#### Work task 1:
Answer these questions from the piece on wood-burning stoves:
(a) How long should wet or unseasoned wood dry out before it is burned?
(b) How often should a chimney be swept?
(c) What job does Kelly Haynes hold?
#### Work task 2:
Reproduce word for word the part of the piece on wood-burning stoves that opens with the words containing "Nippy mornings and" and closes with "the coming weeks.".

#### Quoted passage:

------------

Nippy mornings and chilly winter evenings means many people from across the district will be firing up their wood-burning stoves or start to enjoy an open fire in the coming weeks.
Canterbury City Council is calling on residents lucky enough to keep warm and toastie in this way to follow some simple steps to keep the district’s air as clean as possible.
- Buying Ready To Burn fuel – just look for the logo
- Letting wet or unseasoned wood, often sold in nets, dry out properly for two years before you burn it. Wet wood contains moisture which creates smoke and harmful particulates when burned. Dry wood contains 20% or less moisture.
- Using smokeless fuels rather than house coal because it produces more heat but less carbon
- Not burning waste wood like old furniture or household rubbish because they can produce toxic fumes
- Use an Ecodesign Ready stove which can reduce particulate emissions by up to 80% compared to an old stove
- Getting your stove serviced regularly because it will work more efficiently
- Getting your chimney swept twice a year
- Burning less fuel especially if your house is already warm enough
Kelly Haynes, Air Quality Officer at Canterbury City Council said: “At this time of year, it is natural for people to want to be as snug and cosy as they can and many people turn to more traditional methods of heating their homes.
“Smoke from chimneys can have a negative effect on air quality and can cause breathing problems.
“If they follow these simple steps, they can kill the chill and still be guilt free while saving money.”
The Department for Environment, Food and Rural Affairs has produced a practical guide for the owners of open fires and wood-burning stoves.
Promoting best practice around the use of wood-burning stoves and open fires forms part of the council’s Air Quality Action Plan 2018-2023, which includes a raft of measures designed to improve air quality throughout the district.

------------

#### Dataset records:
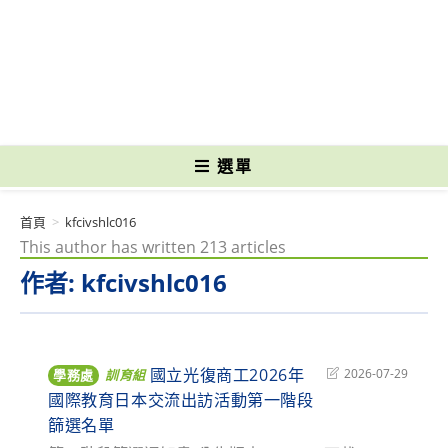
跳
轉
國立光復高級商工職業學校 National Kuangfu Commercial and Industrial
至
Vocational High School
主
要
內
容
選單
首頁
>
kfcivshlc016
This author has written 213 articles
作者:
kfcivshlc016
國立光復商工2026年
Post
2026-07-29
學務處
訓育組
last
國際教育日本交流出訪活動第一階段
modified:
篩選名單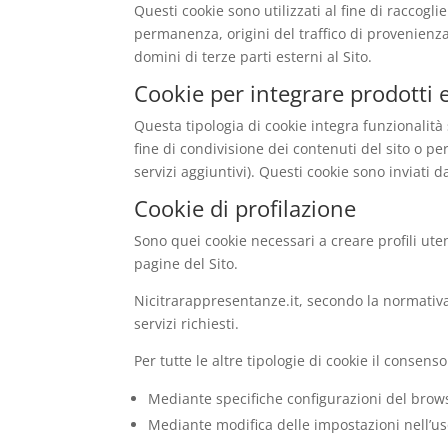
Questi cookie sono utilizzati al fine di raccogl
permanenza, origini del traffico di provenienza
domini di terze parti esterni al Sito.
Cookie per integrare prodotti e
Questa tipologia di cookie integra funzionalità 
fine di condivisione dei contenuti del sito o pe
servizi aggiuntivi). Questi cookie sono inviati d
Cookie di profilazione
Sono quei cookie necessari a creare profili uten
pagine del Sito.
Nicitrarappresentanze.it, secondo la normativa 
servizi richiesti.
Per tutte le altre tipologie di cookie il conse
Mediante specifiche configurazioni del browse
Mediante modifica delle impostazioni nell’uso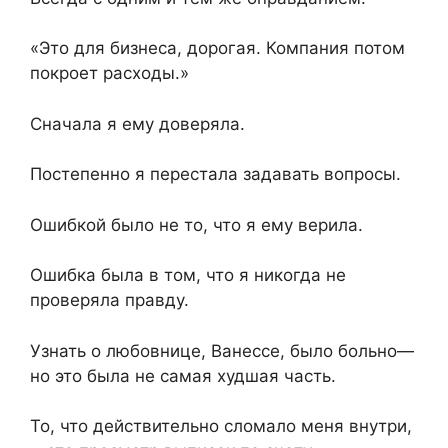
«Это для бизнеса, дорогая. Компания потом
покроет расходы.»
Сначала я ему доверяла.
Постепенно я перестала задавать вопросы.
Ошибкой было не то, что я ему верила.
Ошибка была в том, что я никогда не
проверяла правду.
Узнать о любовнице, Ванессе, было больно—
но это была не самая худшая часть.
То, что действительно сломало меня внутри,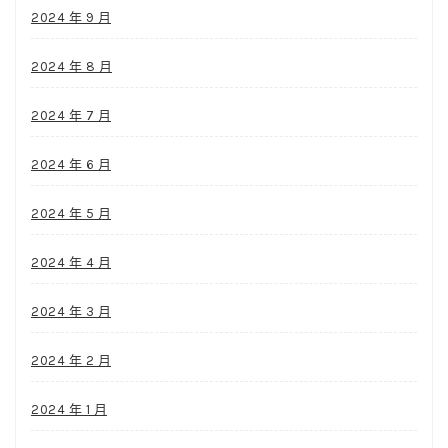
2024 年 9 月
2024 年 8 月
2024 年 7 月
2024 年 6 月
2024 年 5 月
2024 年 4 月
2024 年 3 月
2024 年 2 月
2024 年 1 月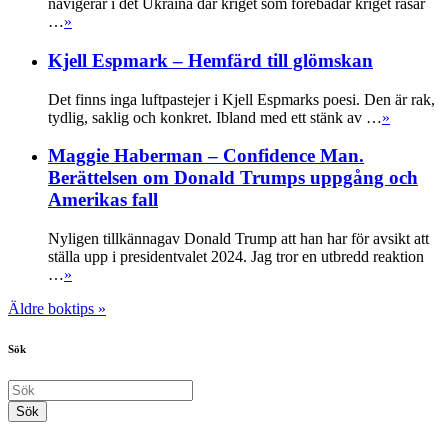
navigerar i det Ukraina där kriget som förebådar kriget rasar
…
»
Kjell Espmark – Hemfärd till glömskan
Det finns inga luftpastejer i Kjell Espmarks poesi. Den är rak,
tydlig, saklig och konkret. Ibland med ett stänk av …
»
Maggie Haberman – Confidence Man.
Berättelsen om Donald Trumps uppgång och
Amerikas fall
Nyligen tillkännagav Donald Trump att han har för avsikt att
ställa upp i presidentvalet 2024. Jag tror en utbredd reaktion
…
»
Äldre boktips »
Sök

------------

#### Expected answer 1:
(a) Two years.
(b) Twice a year.
(c) Air Quality Officer at Canterbury City Council.

#### Expected answer 2:
Nippy mornings and chilly winter evenings means many people from across the district will be firing up their wood-burning stoves or start to enjoy an open fire in the coming weeks.